*** Source material ***
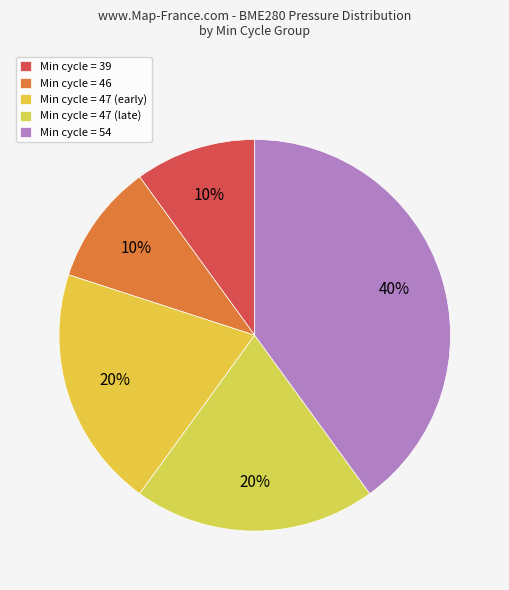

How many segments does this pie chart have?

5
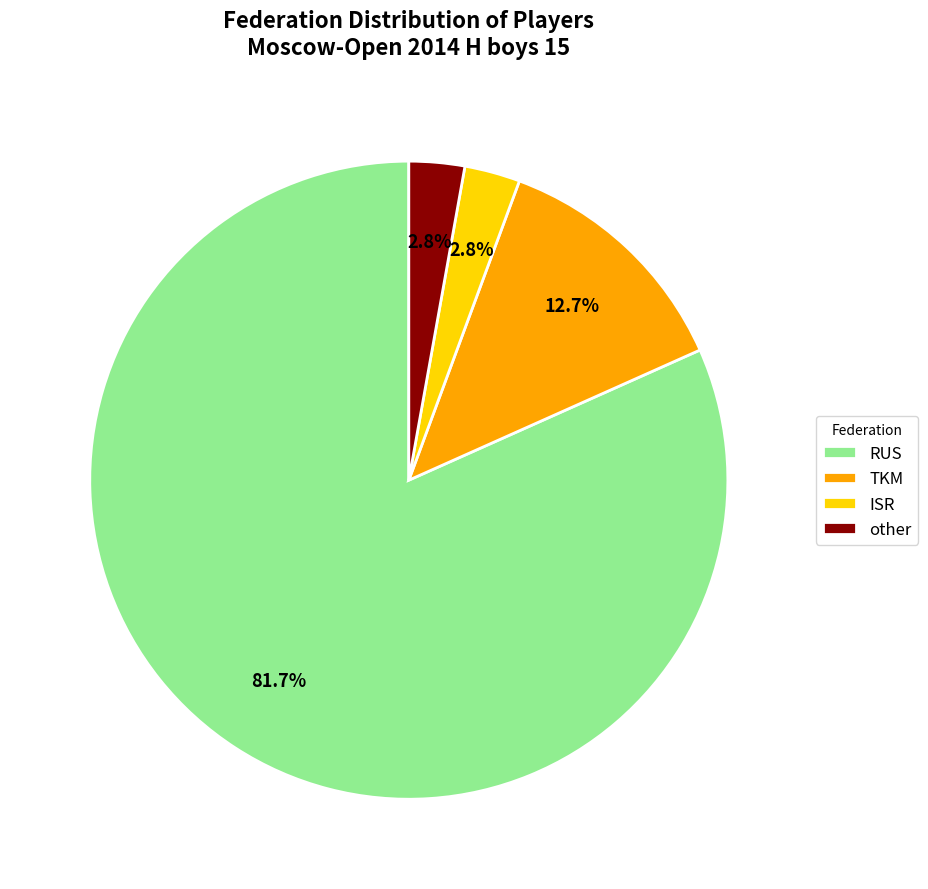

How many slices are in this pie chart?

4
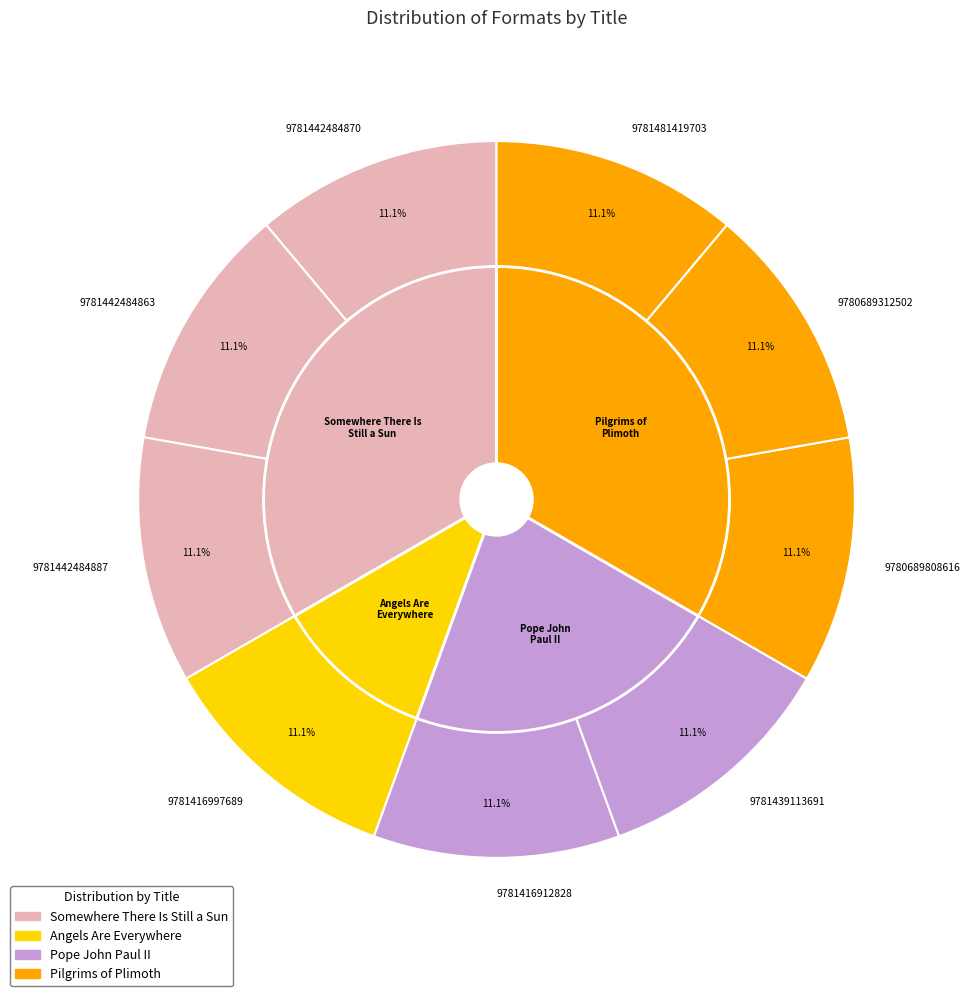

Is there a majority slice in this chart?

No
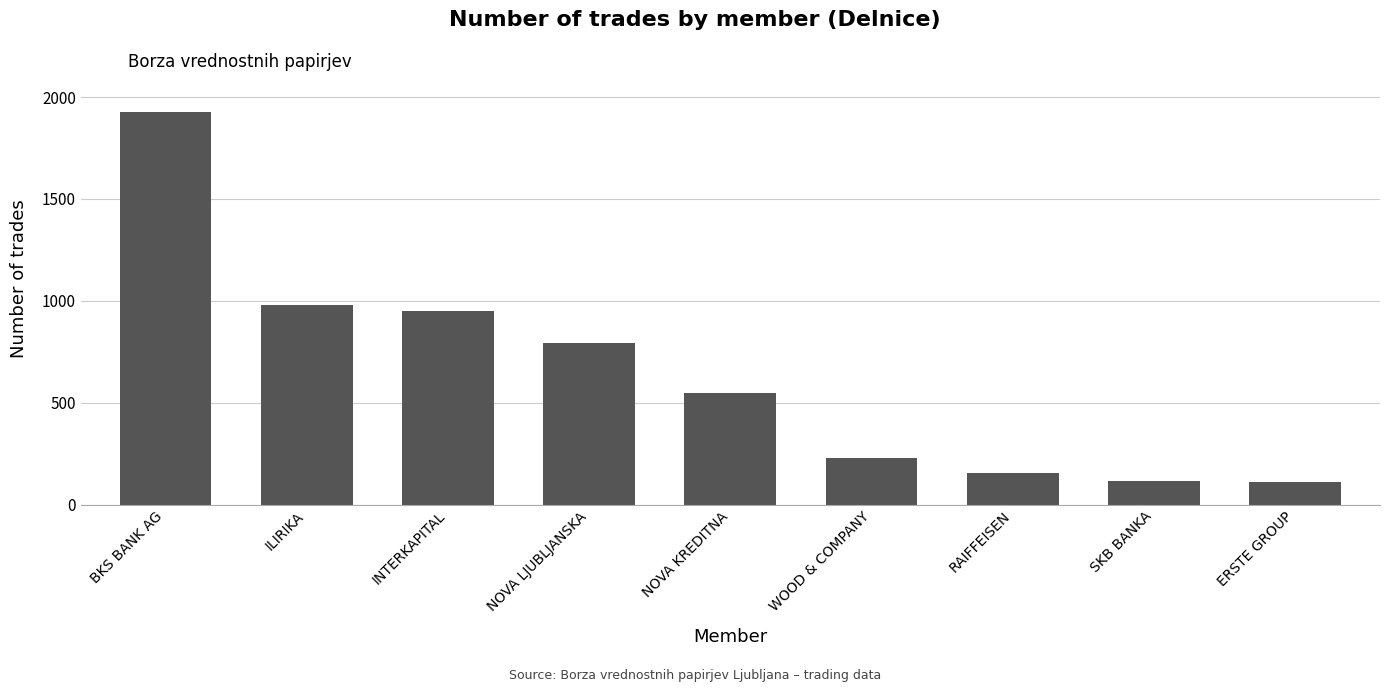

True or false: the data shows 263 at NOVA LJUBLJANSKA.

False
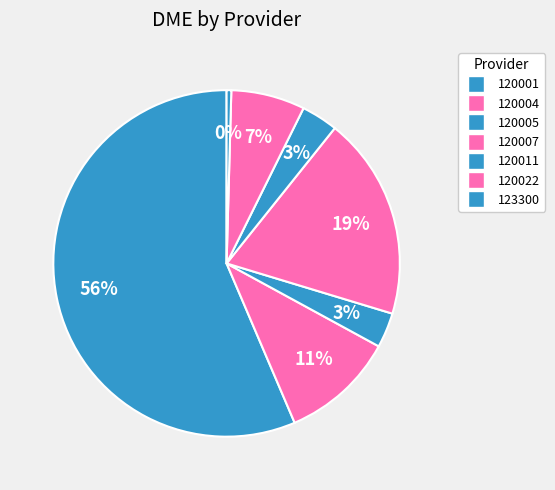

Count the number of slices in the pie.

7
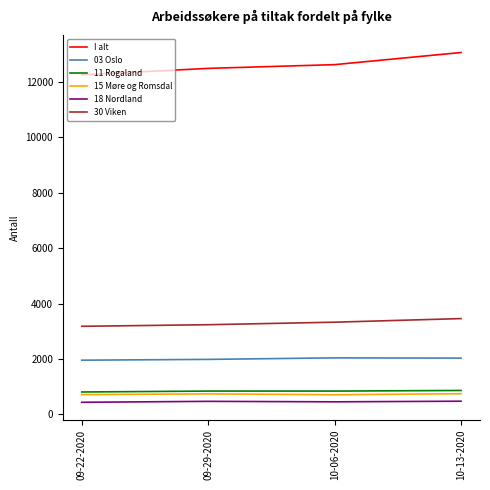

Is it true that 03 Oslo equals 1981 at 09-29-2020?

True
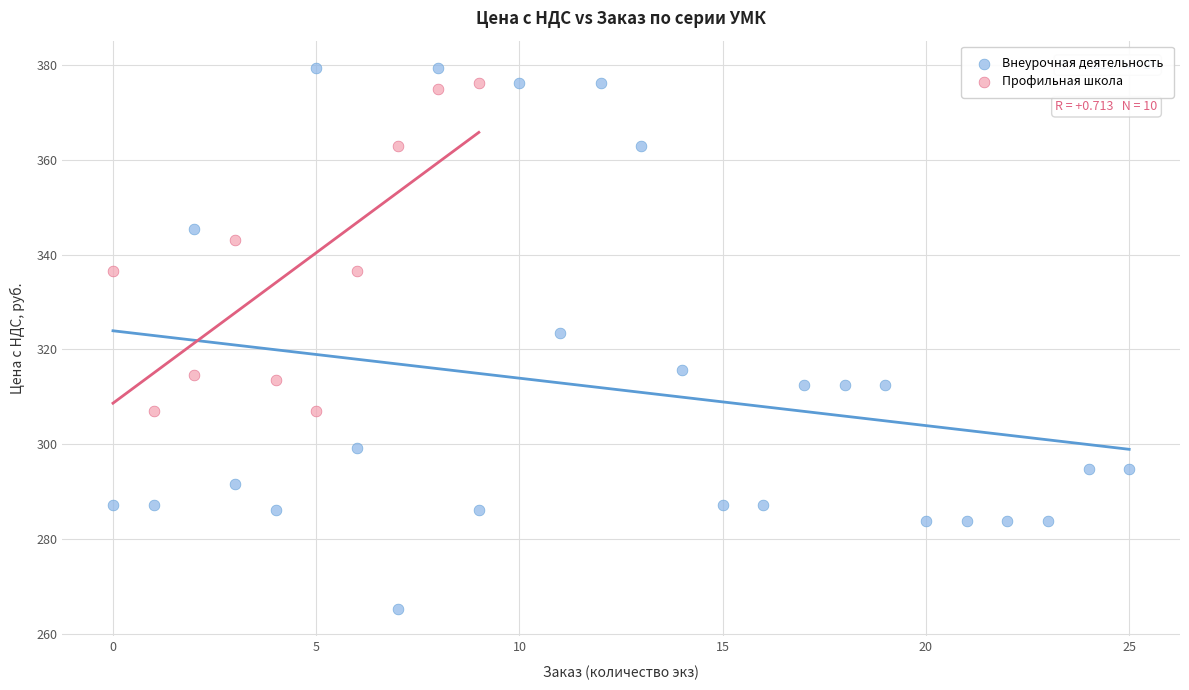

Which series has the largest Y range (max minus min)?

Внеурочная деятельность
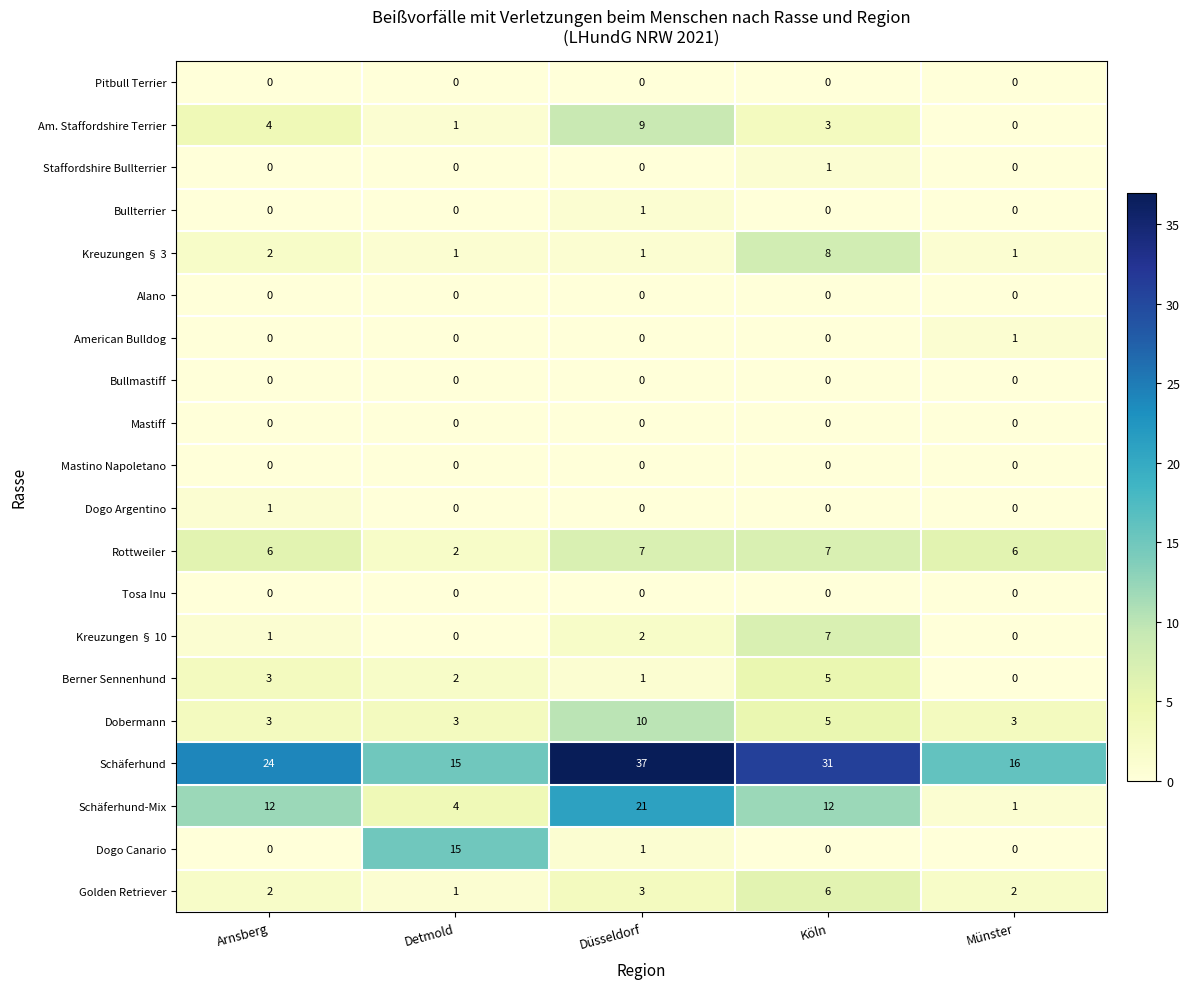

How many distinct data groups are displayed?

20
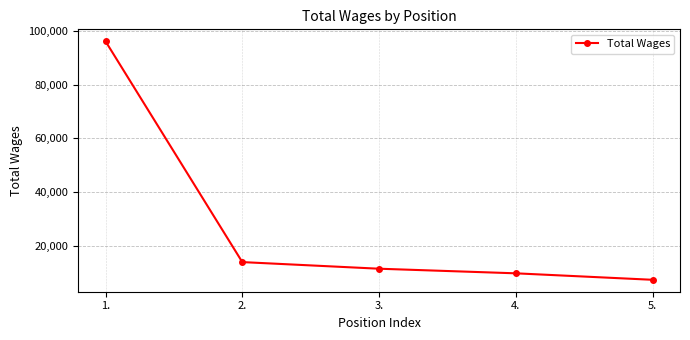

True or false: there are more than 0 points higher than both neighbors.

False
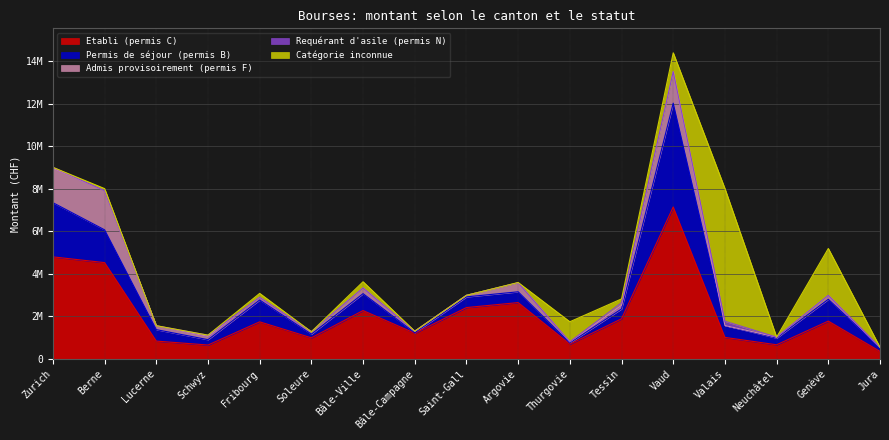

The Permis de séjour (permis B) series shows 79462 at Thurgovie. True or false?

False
*** End of Source material ***
Copy out all of the lines above word for word, omitting the pictures.

## Written response
How many segments does this pie chart have?

5

How many slices are in this pie chart?

4

Is there a majority slice in this chart?

No

True or false: the data shows 263 at NOVA LJUBLJANSKA.

False

Count the number of slices in the pie.

7

Is it true that 03 Oslo equals 1981 at 09-29-2020?

True

Which series has the largest Y range (max minus min)?

Внеурочная деятельность

How many distinct data groups are displayed?

20

True or false: there are more than 0 points higher than both neighbors.

False

The Permis de séjour (permis B) series shows 79462 at Thurgovie. True or false?

False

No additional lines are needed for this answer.